Se há censura jurídica é porque a conduta censurada existe. No Brasil, há preconceito contra: negro, mulato, cafuzo, moreno, índio, pobre, homossexual, mulher, caipira, faxineiro, nordestino. O racismo na Região Sul ainda é forte. Os imigrantes europeus e descendentes discriminam os brasileiros de pele escura. Na opinião deles, ora explícita, ora implícita, os europeus para cá vieram a fim de produzir na lavoura e na pecuária porque “os brasileiros são vagabundos e não gostam de trabalhar”. Entende-se aí por “brasileiros” os nativos pobres e miseráveis (índios, negros, mestiços). Na infância, eu era chamado de “negrinho”, “saci”, “tição” “macaquinho”, devido à minha epiderme e agilidade. Não era xingamento e sim tratamento social pejorativo. Sempre alvo dos olhares superiores daquela gente branca de olhos e cabelos claros. Havia tratamento discriminatório carinhoso: “tiziu, nego, neguinho”. Eu via aquilo com naturalidade: “as pessoas e o mundo são assim mesmo”. A discriminação pela cor e pelo patrimônio fazia parte dos costumes vigentes na região. Aquelas brancas pessoas gostavam de lembrar o meu lugar, obviamente abaixo do lugar delas. Meus pais recomendavam: “respeite os mais velhos; não responda; não seja malcriado”. O tratamento depreciativo vinha principalmente dos mais velhos. Na época, quando ainda se ouvia o eco da escravatura, a discriminação era explícita, integrada aos costumes da sociedade. Daí a recente declaração de Pelé sobre condescender quando o chamavam de macaco nos estádios. A nossa geração nasceu e foi educada dentro daquela realidade social. De lá para cá, houve mudança. Esse tipo de discriminação não é mais tolerado e adentrou o campo da ilicitude.

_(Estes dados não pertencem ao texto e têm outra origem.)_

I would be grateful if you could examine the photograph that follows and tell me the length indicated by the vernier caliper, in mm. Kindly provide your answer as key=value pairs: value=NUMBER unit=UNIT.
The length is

E nem descendente de negros eu era! O meu avô paterno descendia de português e de índia lá das bandas de Sergipe. O meu avô materno descendia de português e de índia lá das bandas do Paraná. A minha avó paterna era italiana, filha de imigrantes do norte da Itália (Tirol) e casou com meu avô em São Paulo. A minha avó materna era italiana, filha de imigrantes do sul da Itália (Calábria) e casou com meu avô no Paraná. Na cidade de Ponta Grossa/PR, onde nasci, havia segregação social não institucionalizada: bairros e colônias de brancos (ucraínos, russos, holandeses) e bairro dos negros chamado de “buraco quente”. Havia o clube exclusivo dos negros (“Treze de Maio”), o clube exclusivo dos brancos ricos (“Sírio-Libanês”) e o clube exclusivo dos brancos remediados (“Verde”). Meu pai tocava bateria na banda que organizou chamada Jazz Band Santana (nome do bairro paulista onde ele nasceu) que animava as domingueiras tardes dançantes nesses clubes. Em algumas, eu, menino, lá ia vê-lo tocar. Quando me avistava, ele fazia malabarismo com as baquetas e sorria.

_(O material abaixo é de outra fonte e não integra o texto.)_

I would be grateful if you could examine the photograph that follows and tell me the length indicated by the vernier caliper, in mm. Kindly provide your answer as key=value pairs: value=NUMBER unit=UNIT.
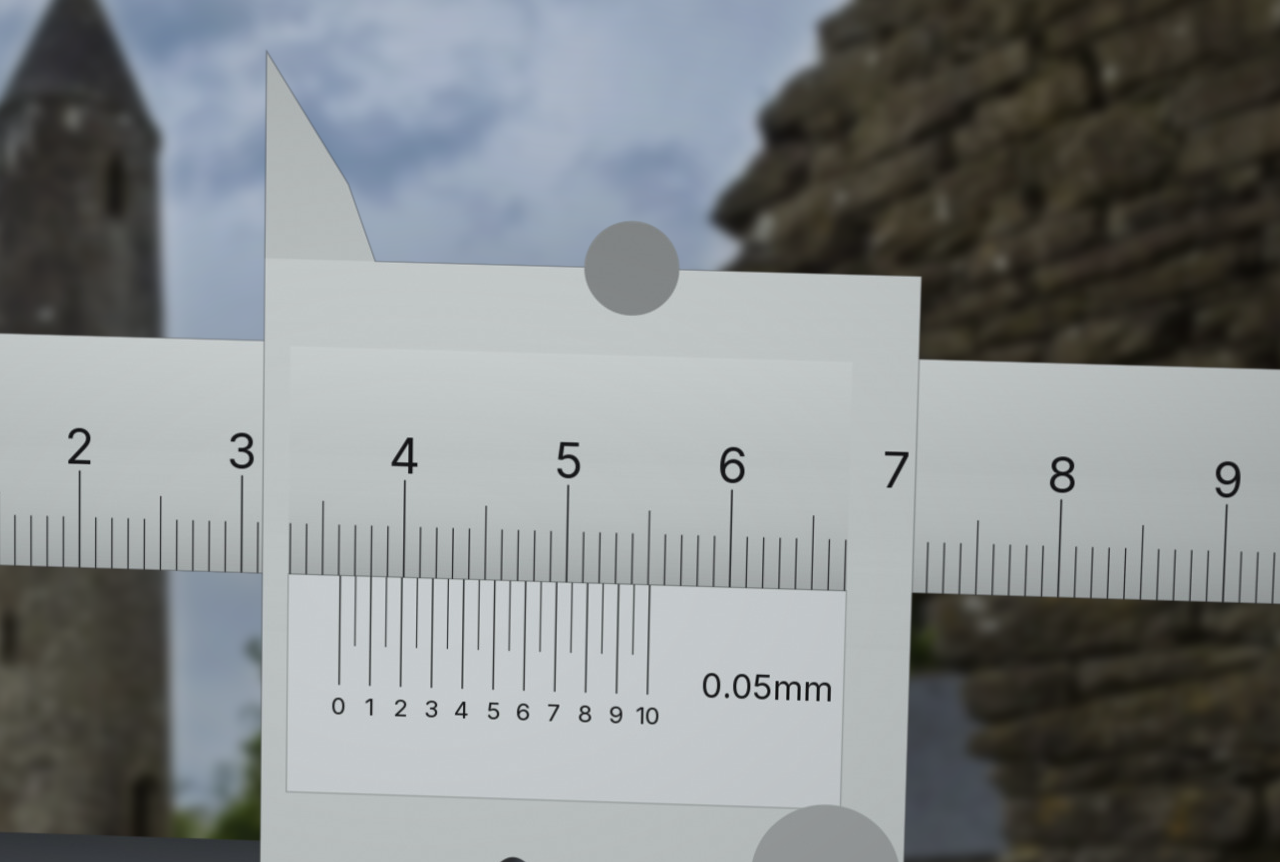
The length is value=36.1 unit=mm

O tratamento social depreciativo cessou ainda na adolescência, em Curitiba/PR, com o meu primeiro emprego de carteira profissional assinada (grande Getúlio Vargas, pai dos pobres). Entretanto, os olhares classificatórios continuaram. Quando as polaquinhas, as alemãzinhas e as italianinhas descendentes de imigrantes se enamoravam do paranaense escurinho, os pais ficavam em polvorosa. Certamente, elas sofriam tanto quanto eu, mas os pais ficavam felizes com o meu afastamento. Zelo compreensível dos pais. Eles aspiravam bom marido para as filhas, de preferência rico, alto, gordo e de pele alva. Eu era pobre, tez morena, estatura mediana, magro, seresteiro, trabalhador e estudante. Pela castradora educação que recebi no lar não deflorei nenhuma delas, embora oportunidade não faltasse. Beijos e bolina, sem penetração. O hímen honrava a moça e a família. Rompê-lo era desonrá-las. A virgindade era tabu, condição essencial para a moça casar. Deflorar era “fazer mal” à moça. Se o sedutor não casasse com a seduzida, a pena era de prisão, ou de morte por vingança do pai ou do irmão da moça. Solteira e sem cabaço, ela era vista como pasto & puta. Os rapazes dela se aproximavam para comê-la e não para casar. Quando o tabu foi para o espaço e a terra se abriu para a liberação sexual, a minha galera já havia dobrado o cabo da boa esperança.